* **What the exercise asks**
Scan the data for "print" and copy the lines it appears in.
[Start of section]
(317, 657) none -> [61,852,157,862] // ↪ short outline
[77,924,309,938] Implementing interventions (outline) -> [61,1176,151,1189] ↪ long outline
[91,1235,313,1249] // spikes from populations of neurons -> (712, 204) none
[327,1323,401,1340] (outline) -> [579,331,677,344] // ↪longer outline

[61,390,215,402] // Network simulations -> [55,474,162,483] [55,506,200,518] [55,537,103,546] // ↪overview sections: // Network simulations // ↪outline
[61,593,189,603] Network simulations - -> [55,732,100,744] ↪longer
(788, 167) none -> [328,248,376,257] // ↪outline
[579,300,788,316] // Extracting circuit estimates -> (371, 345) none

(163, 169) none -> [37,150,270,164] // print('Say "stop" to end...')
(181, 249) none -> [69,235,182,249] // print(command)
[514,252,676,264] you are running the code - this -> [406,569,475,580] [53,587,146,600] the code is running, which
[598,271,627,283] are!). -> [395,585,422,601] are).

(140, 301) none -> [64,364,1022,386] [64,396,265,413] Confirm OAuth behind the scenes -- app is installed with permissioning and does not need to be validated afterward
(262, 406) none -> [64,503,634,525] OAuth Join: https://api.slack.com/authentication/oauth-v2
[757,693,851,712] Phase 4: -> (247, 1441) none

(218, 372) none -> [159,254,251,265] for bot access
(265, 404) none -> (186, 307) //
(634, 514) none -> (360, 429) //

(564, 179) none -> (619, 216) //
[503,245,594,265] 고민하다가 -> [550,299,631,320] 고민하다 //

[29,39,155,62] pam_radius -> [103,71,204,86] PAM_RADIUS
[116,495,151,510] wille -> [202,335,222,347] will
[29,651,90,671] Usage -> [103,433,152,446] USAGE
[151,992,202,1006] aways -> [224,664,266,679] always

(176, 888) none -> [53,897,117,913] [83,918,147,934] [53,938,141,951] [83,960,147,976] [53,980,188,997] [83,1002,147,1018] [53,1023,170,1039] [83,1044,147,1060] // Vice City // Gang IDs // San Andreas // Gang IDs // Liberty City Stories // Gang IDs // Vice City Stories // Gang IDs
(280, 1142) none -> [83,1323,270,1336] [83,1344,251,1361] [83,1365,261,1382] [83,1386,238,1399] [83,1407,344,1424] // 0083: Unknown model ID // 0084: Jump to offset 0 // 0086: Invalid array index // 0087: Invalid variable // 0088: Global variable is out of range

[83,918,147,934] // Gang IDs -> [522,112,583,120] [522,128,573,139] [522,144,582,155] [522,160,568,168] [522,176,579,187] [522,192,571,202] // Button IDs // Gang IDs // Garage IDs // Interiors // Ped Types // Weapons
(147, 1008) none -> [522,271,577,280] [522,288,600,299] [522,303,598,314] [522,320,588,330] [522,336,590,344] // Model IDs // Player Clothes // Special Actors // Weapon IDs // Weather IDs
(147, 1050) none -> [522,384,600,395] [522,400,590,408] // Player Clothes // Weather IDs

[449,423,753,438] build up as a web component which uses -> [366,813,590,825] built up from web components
[End of section]
* **Output below**
(163, 169) none -> [37,150,270,164] // print('Say "stop" to end...')
(181, 249) none -> [69,235,182,249] // print(command)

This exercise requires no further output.